Growing up as a single child to a Russian Jewish immigrant family, I have always felt the pressure to succeed. In a Russian Jewish home, success is often defined as perfection. Though I don’t know much about life in Russia, I can imagine that people were more invested in becoming “perfect” rather than taking a nurturing step-by-step approach towards growth. It seems that Russian culture is primarily concerned with where you stand on the ladder, rather than how many rungs you have climbed.
I got a taste of the marathon lifestyle, where it is easy to forget what matters most. And while I appreciate the drive instilled by my Russian culture, my Jewish identity has been the line in the sand in my life; it keeps me from being distracted from what matters most.

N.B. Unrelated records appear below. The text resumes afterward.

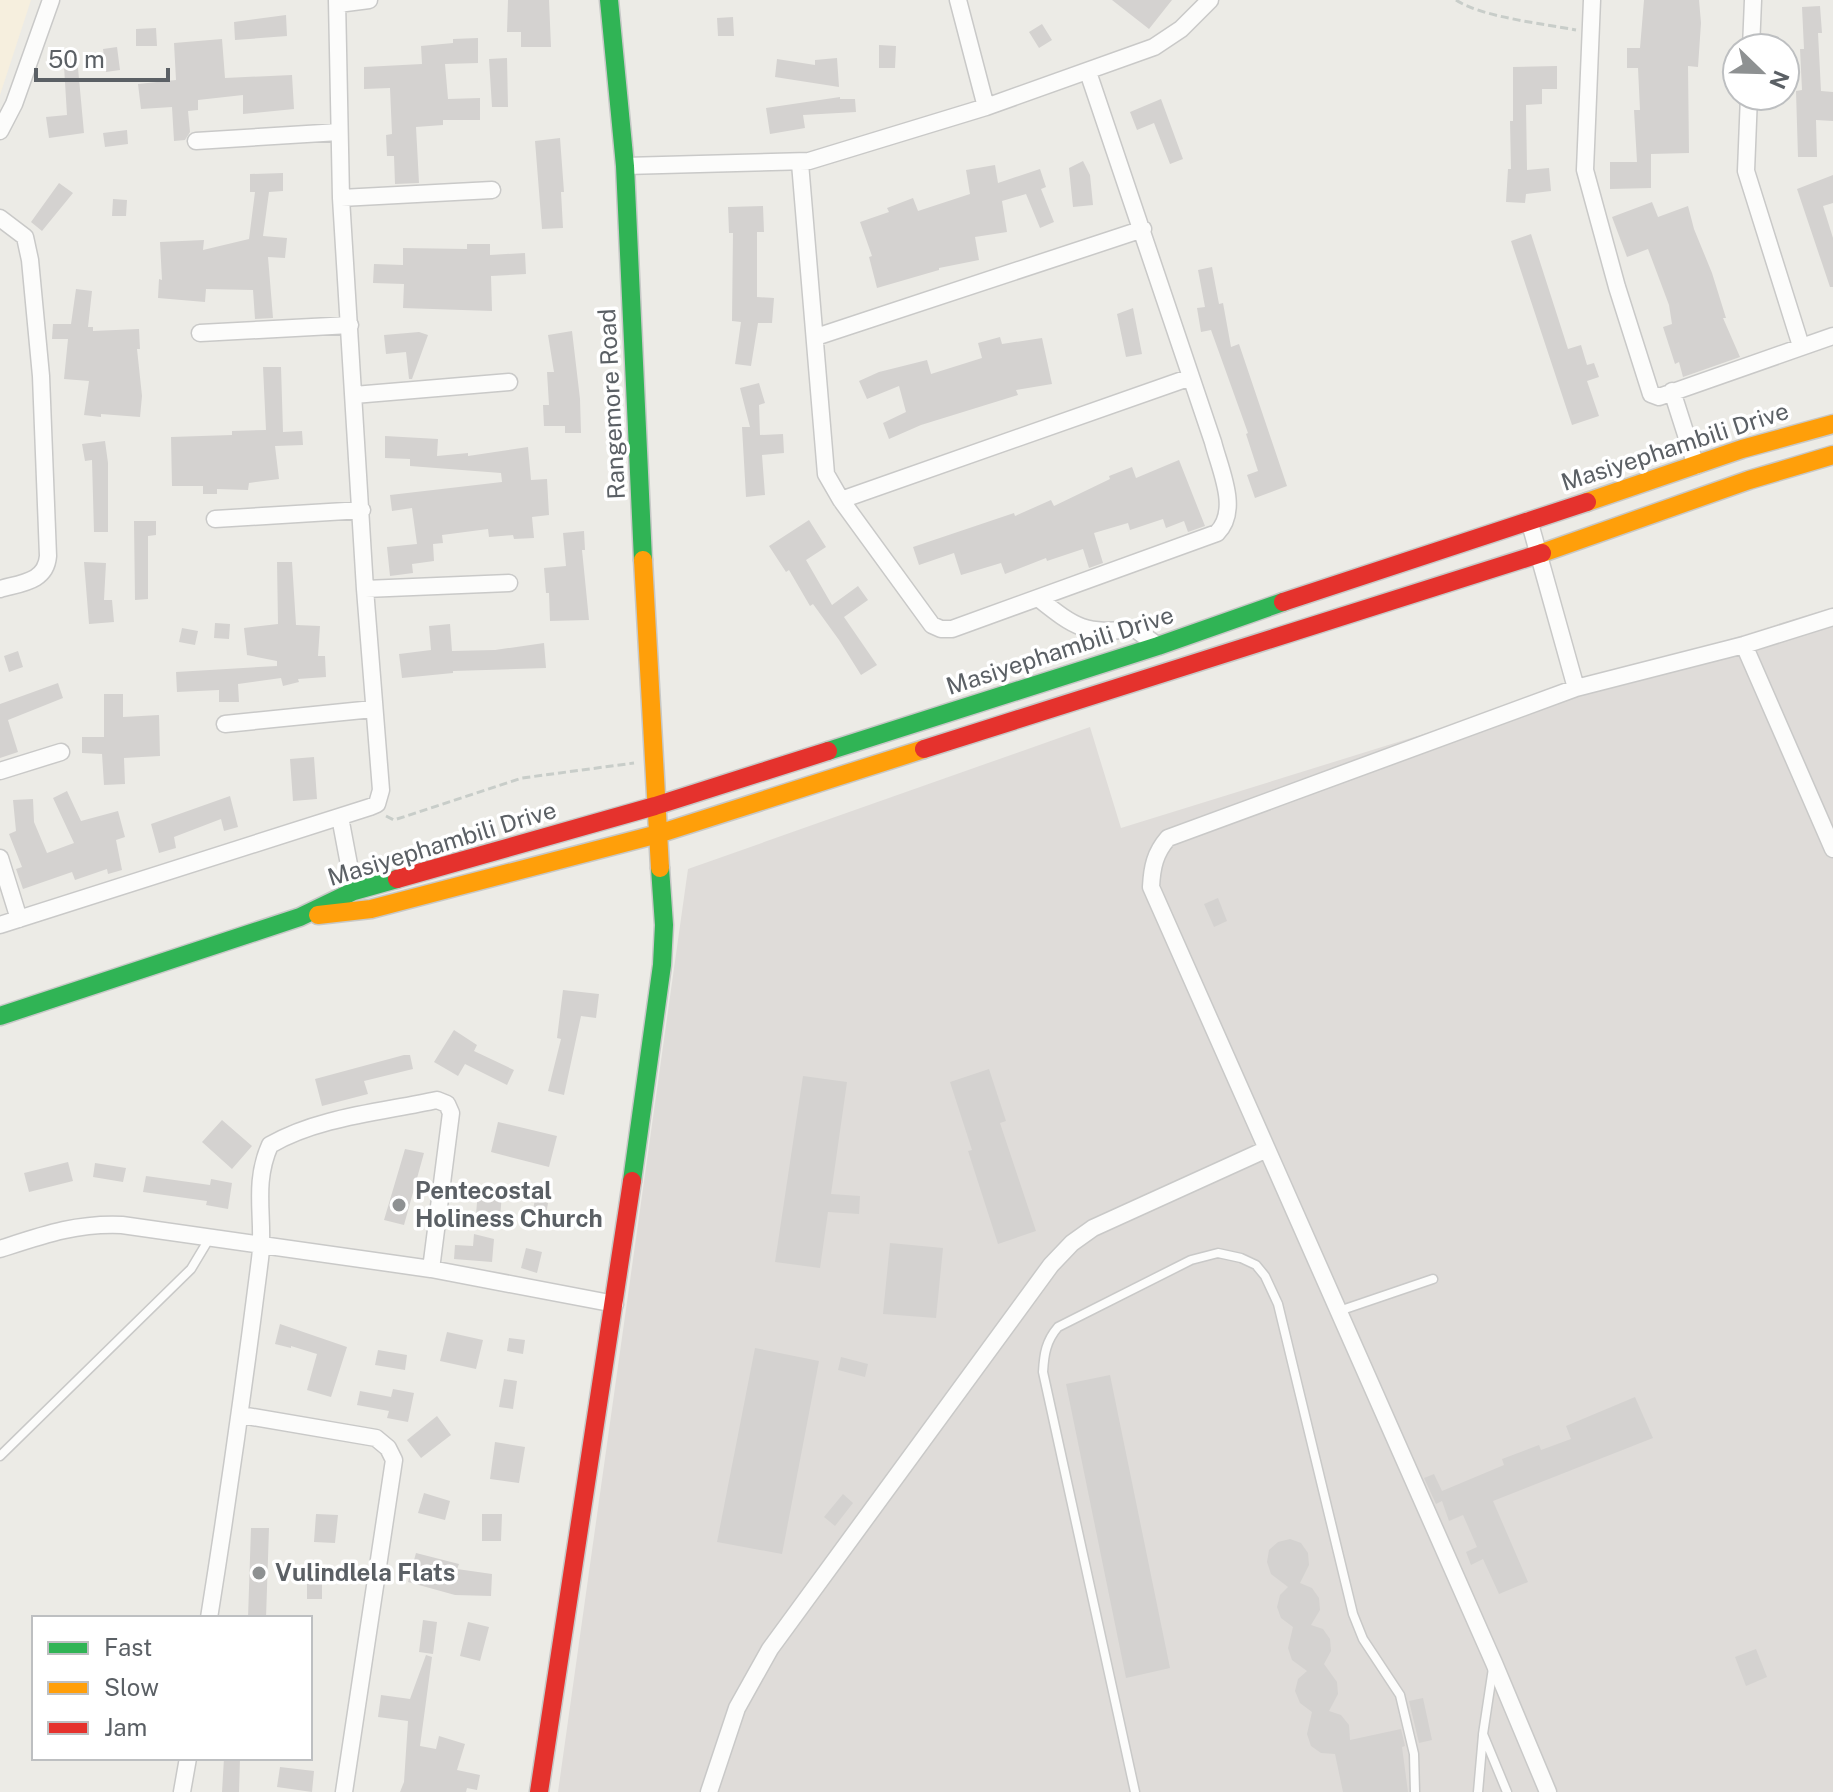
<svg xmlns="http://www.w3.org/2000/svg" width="1833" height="1792" font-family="'Public Sans',sans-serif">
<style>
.commercial{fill:#f6efde}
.industrial{fill:#dfdcd9}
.building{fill:#d4d2d0}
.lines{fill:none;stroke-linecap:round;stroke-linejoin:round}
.lane-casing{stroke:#c9c9c8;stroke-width:11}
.street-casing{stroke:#c9c9c8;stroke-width:19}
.fast-casing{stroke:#c7c8c7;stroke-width:21}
.slow-casing{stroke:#c7c8c7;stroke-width:21}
.jam-casing{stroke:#c7c8c7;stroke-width:21}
.path{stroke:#c8cdc9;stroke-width:3;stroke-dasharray:8 4;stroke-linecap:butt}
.lane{stroke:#fcfcfb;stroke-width:8}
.street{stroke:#fcfcfb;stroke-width:16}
.fast{stroke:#30b455;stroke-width:18}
.slow{stroke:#ff9f0a;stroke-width:18}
.jam{stroke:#e5322d;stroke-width:18}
.poi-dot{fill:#8e9192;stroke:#fff;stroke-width:3}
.labels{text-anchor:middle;stroke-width:7;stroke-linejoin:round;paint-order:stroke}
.street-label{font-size:24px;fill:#5b6065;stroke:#fff}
.poi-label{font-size:24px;font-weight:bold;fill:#5b6065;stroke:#fff;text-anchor:start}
</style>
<rect width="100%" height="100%" fill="#ecebe6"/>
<path class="commercial" d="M0,0h31l-31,95z"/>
<path class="industrial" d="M1833,607v1185h-1275l130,-923 402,-142 31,101z"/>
<path class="building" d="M508,0h41l2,47h-30v-15h-14z
M1112,0h60l-23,29z
M1644,0h55l2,23 -3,44 -10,-1 1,87 -38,1v34l-41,1v-27h27l-3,-52h6l-2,-42h-11v-20h13z
M1820,6l2,27h-4l3,58 12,1v29l-17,-1 1,37h-19l-2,-66 6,-1 -2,-41h4l-2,-42z
M286,15l1,21 -52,4 -1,-18z
M733,17l1,19h-16l-1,-18z
M1042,24l10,16 -13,8 -10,-16z
M156,28l1,18h-21v-17z
M478,38v25l-33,1 3,35 32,-1v22h-37v5l-27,2 3,56 -24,1 -1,-28h-7l-1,-21 6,-1 -2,-46 -26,1v-22l58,-3 -1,-18 32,-3v-4z
M222,39l3,39 67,-3 2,34 -51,5v-19l-45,5v10l-10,1 2,21 -5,8 -11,1 -2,-34 -31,2 -3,-25 38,-4 -2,-37z
M879,45l17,1 -1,22h-16z
M117,47l3,23 -14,2 -3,-23z
M507,58l1,49h-16l-3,-48z
M837,58l2,29 -64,-10 2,-18 38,6v-5z
M75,65l3,3 6,65 -35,5 -3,-21 21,-2 -3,-49z
M1557,66v23h-15v15l-16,1 1,65 22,-2 2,23 -25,3 -1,9 -19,-1 2,-33h3l-1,-48h3v-54z
M840,97v2h15l1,13 -53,3 2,13 -35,6 -4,-26z
M1161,99l22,60 -13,5 -16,-41 -17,7 -7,-18z
M127,130l1,14 -23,3 -2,-14z
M560,138l4,54h-3l2,36 -21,1 -7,-88z
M1083,161l7,14 3,30 -20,2 -4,-39z
M995,165l3,18 42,-14 6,18 -5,2 13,33 -14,6 -14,-34 -24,7 5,31 -32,5 4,23 -40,8v2l-62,18 -8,-31 3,-1 -12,-34 29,-10 -2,-4 26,-10 5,13 52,-17 -4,-24z
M283,173v18l-14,1 -6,44 24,2 -2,20 -17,-1 5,61 -18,1 -2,-29 -47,-1 -1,13 -47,-4 1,-19 3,1 -2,-38 44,-2 -1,10 46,-11 6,-47h-5v-18z
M1833,175v28l-10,3 10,32v49h-3l-33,-98z
M59,183l14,10 -31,38 -11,-9z
M113,199l14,1 -1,16h-14z
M1652,202l6,15 30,-11 6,23 18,44 14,45h-3l17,39 -57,20 -4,-15 -4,2 -12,-37 9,-3 -3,-19 -21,-56 -21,8 -15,-40z
M763,206l1,26h-7v65l17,1 -2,25h-14l-7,43 -16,-2 6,-42 -9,-1 1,-88h-4l-1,-26z
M1531,234l37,115 13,-4 6,20 7,-2 5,14 -12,4 12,35 -27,9 -61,-184z
M467,244h23v11l35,-2 1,21 -35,2 1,35 -89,-3 1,-24 -31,-1 1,-19 29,1v-17l64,1z
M1212,267l7,37 4,-1 8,44 8,-3 48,142 -32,12 -8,-23 11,-4 -12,-37 2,-1 -37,-103 -10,2 -4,-24 8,-1 -7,-37z
M76,289l16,2 -4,36h5v4l46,-2 1,20h-3l5,47 -2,21 -39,-3v3l-17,-2 5,-34 -25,-2 4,-40h-16l1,-15h18z
M1133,308l9,46 -16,3 -9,-43z
M572,331l8,68 1,34h-16v-7h-21l-1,-21h6l-2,-33h7l-6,-37z
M419,332l9,3 -16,44h-3l-3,-27 -20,2 -2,-19z
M1000,337l2,7 40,-6 10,46 -36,6 2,5 -97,30 -32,14 -6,-16 23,-11 -7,-26 -32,13 -8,-18 20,-9 48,-12 4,14 51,-16 -4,-15z
M263,367h18l2,65 19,-1 1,14 -28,1 4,33 -30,4 -1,7 -31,-1v5h-14v-8h-31l-1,-49 61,-2v-4l34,-1z
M759,383l6,20 -6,2 1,30 23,-1 1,19 -22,2 3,40 -19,2 -4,-70h8l-10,-39z
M385,436l53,3 -1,17 31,-3v3l60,-9 3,33 16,-1 2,36 -17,2 2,21 -20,1 -1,-4 -24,2 -1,-8 -46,6 1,8 -10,1 1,17 -22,3 1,9 -23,3 -3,-29 30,-3 -5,-36 -20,3 -2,-16 112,-13 -1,-9 -91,-7v-7l-25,-1z
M105,441l3,22v69h-14l-2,-72 -7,1 -3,-17z
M1179,460l26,66 -17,6 -4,-11 -18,7 -3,-9 -33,11 -2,-7 -34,10 9,30 -14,5 -6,-19 -36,12 -1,-3 -41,16 -4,-11 -40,12 -7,-22 -35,12 -6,-18 101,-34 1,3 36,-16 3,6 56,-27 -1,-3 23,-9 4,11z
M809,520l17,27 -20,13 26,45 26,-19 10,14 -24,17 33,48 -16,10 -22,-35 -26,-36 -3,2 -21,-36 -3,2 -17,-26z
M134,521h22v14l-8,1v63l-13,1z
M584,531l1,19h-3l7,70 -39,1 -1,-28h-3l-2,-25 22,-2 -3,-33z
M84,562l22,1 -2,37h8l2,22 -25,2z
M277,562h15l4,63 24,1 -2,30h7l1,21 -28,2 1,3 -16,4 -2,-8 -43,6 1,18h-20v-12l-42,2 -1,-20 101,-6v-5l-30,-6 -3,-27 34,-4z
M215,623l15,1 -1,15 -15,-1z
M450,624l2,27 43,-1 49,-7 2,25 -93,3v2l-51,5 -3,-24 32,-4 -2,-24z
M182,628l16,3 -3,14 -16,-3z
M18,651l5,16 -14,5 -5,-16z
M58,683l5,15 -55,22 10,32 -18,6v-54z
M104,694h19v23l36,-2 1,41 -36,2 1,26 -21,1 -2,-31 -20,-1v-16h22z
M314,757l3,42 -24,2 -3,-42z
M67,791l14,30 37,-10 7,26 -9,3 6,30 -14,4 -1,-5 -32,11 -3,-8 -49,17 -7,-20 6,-2 -13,-33 7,-3 -3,-31 20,-1 1,23 13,31 27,-10 -21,-45z
M230,796l8,31 -14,4 -3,-12 -47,18 2,11 -17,5 -8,-29z
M1218,898l9,23 -13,6 -10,-23z
M563,990l36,4 -3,24 -15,-2 -17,79 -16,-4 13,-52 -4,-1z
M454,1030l23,15 -3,6 40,19 -7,15 -42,-21 -7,12 -24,-14z
M404,1055h6l3,14 -49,12 4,13 -46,12 -7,-27z
M989,1069l17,52 -6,2 36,108 -38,13 -30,-93 4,-1 -22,-68z
M803,1076l44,6 -16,112 29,2 -1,18 -31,-2 -8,56 -45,-6z
M222,1120l30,26 -20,23 -30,-27z
M498,1122l59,14 -8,31 -58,-15z
M405,1149l19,4 -20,72 -20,-5z
M68,1162l5,19 -44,11 -5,-19z
M95,1163l31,5 -3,14 -30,-5z
M146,1176l64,9 1,-6 21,4 -4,26 -22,-4 1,-4 -64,-9z
M478,1192l24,2 -2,24 -24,-4z
M535,1200l13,3 -4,23 -14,-2z
M474,1234l20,5 -2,23 -38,-3 1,-14 18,1z
M890,1243l53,5 -7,70 -53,-4z
M526,1248l16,4 -5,21 -16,-5z
M280,1324l67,23 -16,50 -24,-7 10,-36 -26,-8v2l-16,-4z
M447,1332l36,8 -7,29 -36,-8z
M509,1338l16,2 -2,14 -16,-3z
M755,1348l64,13 -37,193 -65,-12z
M378,1350l29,5 -2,15 -30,-5z
M841,1357l27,7 -3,13 -27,-7z
M1110,1375l60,293 -44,10 -60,-294z
M504,1379l13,2 -4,28 -14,-2z
M393,1389l21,4 -6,29 -21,-4 2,-7 -32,-6 3,-14 31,6z
M1635,1397l18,41 -160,63 35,81 -29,12 -16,-35 -12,6 -5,-13 11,-5 -14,-32 -14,6 -7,-20 -6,3 -12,-26 10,-4 8,17 62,-26 -2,-6 37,-14 2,5 30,-11 -5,-13z
M437,1416l14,19 -30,23 -14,-18z
M495,1442l30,5 -6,36 -29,-4z
M424,1493l26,8 -5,19 -27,-7z
M843,1494l10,9 -18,23 -11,-9z
M316,1514l22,1 -3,28 -21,-1z
M482,1514h20l-1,27h-19z
M251,1528h18l-3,90h-18z
M1290,1539l11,4 7,10 1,12 -9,18 12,5 7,10 1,12 -9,15 12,4 7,10 1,12 -7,13 13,18 1,12 -9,17 12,4 8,10 1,15 51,-11 4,17 -3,1 6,45h-65l-8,-38 -14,-1 -10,-7 -4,-12 5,-22 -12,-9 -5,-12 3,-12 9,-8 -15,-11 -4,-12 5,-21 -12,-9 -4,-11 3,-12 8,-8 -17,-13 -4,-12 2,-12 9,-8z
M416,1553l43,11 -2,5 35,5 -1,22 -36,-1 -47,-13z
M322,1572v27h-15v-26z
M423,1620l14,2 -4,32 -14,-2z
M468,1622l21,5 -9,34 -20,-5z
M1756,1649l11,28 -21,9 -11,-29z
M426,1655l6,2 -12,89 16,3 3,-13 26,8 -8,26 23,5 -3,15 -10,-2 -1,4h-66l4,-10 4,-61 -30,-4 3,-22 29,4z
M1423,1698l9,42 -13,3 -10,-42z
M224,1758h16l-1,34h-17z
M280,1767l34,4 -2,21 -35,-5z"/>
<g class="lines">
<defs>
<path id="lane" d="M1339,1311l94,-32
M0,1456l191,-187 18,-30
M1493,1668l-10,66 24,58
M1135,1792l-92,-420c1,-18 3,-31 15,-45l133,-67 27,-7 23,5 15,7 9,11 13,28 75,310 10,25 37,56 14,59 1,38
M1478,1792l5,-57"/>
<path id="street" d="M958,0l28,107
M1592,0l-7,170 32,117 34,107 8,3 174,-61
M338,4l31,-4
M1751,48l2,-48
M1749,96l-3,75 55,175
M0,131l14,-27 37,-104
M196,141l143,-9
M800,163l26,311 15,26 91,125 9,4h11l265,-96c23,-23 3,-63 -4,-91l-125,-370
M625,166l184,-5 177,-54 168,-60 27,-18 29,-29
M341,198l151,-8
M0,218l25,19 5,23 11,116 7,180c-2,26 -27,27 -48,33
M200,333l150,-8
M816,337l327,-108
M1672,391l24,75
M354,395l155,-13
M841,500l350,-123
M215,519l147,-9
M1529,520l47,168
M365,589l144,-6
M1038,598c39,31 46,36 97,31l23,17
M1744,645l89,204
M225,724l148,-15
M0,771l61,-19
M340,817l14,74
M0,858l19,61
M0,925l370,-118 7,-3 4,-14 -16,-201 -24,-391 -4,-198
M1267,1149l227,514 54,129
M0,1249c43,-14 76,-26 122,-24l309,44 184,35
M241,1415l135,23 12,10 6,12 -50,332
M209,1618c19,-119 36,-239 51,-359 5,-40 -8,-74 10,-114 48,-28 112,-33 167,-45l10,4 4,9 -20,156
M182,1792l6,-34
M709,1792l28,-84 33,-59 281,-384 21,-22 21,-15 174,-79 -116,-262c1,-20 4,-34 17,-49l408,-150 168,-43 89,-28"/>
<path id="fast" d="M609,0l16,166 18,394
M828,751l330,-105 125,-44
M0,1016l300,-99 54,-26 43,-12
M632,1181l30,-216 2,-40 -4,-57"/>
<path id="slow" d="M1587,502l155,-53 91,-25
M1542,553l207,-73 84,-25
M643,560l17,308
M318,915l53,-6 287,-75 266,-85"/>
<path id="jam" d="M1283,602l304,-100
M924,749l618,-196
M397,879l258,-73 173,-55
M539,1792l93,-611"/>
</defs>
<use href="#lane" class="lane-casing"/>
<use href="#street" class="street-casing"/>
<use href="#fast" class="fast-casing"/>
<use href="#slow" class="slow-casing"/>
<use href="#jam" class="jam-casing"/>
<path class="path" d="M1456,0c25,17 89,24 120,30
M386,816l8,4 128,-42 112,-15"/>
<use href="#lane" class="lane"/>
<use href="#street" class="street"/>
<use href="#fast" class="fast"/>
<use href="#slow" class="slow"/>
<use href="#jam" class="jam"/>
</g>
<g class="poi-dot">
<circle cx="399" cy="1205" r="8"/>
<circle cx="259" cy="1573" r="8"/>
</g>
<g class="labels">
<g class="street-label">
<text transform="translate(612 404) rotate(-93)" y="8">Rangemore Road</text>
<text transform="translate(1675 447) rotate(-18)" y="8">Masiyephambili Drive</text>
<text transform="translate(1060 651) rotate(-18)" y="8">Masiyephambili Drive</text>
<text transform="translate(442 844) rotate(-17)" y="8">Masiyephambili Drive</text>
</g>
<g class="poi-label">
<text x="415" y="1199">Pentecostal<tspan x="415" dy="28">Holiness Church</tspan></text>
<text x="275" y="1581">Vulindlela Flats</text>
</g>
</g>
<rect x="32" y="1616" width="280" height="144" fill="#ffffff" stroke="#bdbfc1" stroke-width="2"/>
<rect x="48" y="1642" width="40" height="12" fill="#30b455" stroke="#bdbfc1" stroke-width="2"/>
<text x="104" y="1656" font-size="24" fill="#5b6065">Fast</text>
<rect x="48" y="1682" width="40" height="12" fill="#ff9f0a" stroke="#bdbfc1" stroke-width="2"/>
<text x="104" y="1696" font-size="24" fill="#5b6065">Slow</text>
<rect x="48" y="1722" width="40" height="12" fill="#e5322d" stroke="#bdbfc1" stroke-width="2"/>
<text x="104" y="1736" font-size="24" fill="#5b6065">Jam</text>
<g transform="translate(1761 72) rotate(113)"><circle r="38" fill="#ffffff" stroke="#bdbfc1" stroke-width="2"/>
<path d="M0-6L14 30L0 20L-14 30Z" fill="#8e9192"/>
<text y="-12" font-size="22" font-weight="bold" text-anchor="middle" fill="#5b6065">N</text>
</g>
<path d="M36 68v12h132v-12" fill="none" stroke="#5b6065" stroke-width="4"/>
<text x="48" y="68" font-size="24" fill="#5b6065" stroke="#ffffff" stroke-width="6" paint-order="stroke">50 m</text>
</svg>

Soon we are going to be celebrating Passover, our exodus from slavery. Growing up, Passover was always just another meal in my house. We had matzo on the table, probably right next to the bread. And until recently, I never really understood that the holiday offered us a wonderful opportunity to spend time with our families. Given that my grandfather is a Holocaust survivor, and unfortunately was always made to feel inferior because of his religion, my family still feels that we are Jewish at the end of the day and it is imperative for us to mark the holiday.
This year I will be celebrating with Rashel Noginsky, a fellow Blognik Beat contributor and dear friend, at her campus in Cornell and I will be sitting down for my first traditional Seder with a Haggadah. I hear from friend’s experiences that it is an elaborate dinner with many steps. That happens to be true for most of our holidays. They require thoughtful preparation and a series of exquisite customs. Our holidays all seem to remind us to focus on our homes lives, and to make sure we don’t “pass-over” the truly sweet things in life.
Regina Akhenblit, 21, was born in Moldova and immigrated to the United States when she was two months old. She is student president of the Brooklyn College Hillel and has served as president of the college’s Russian Jewish Club.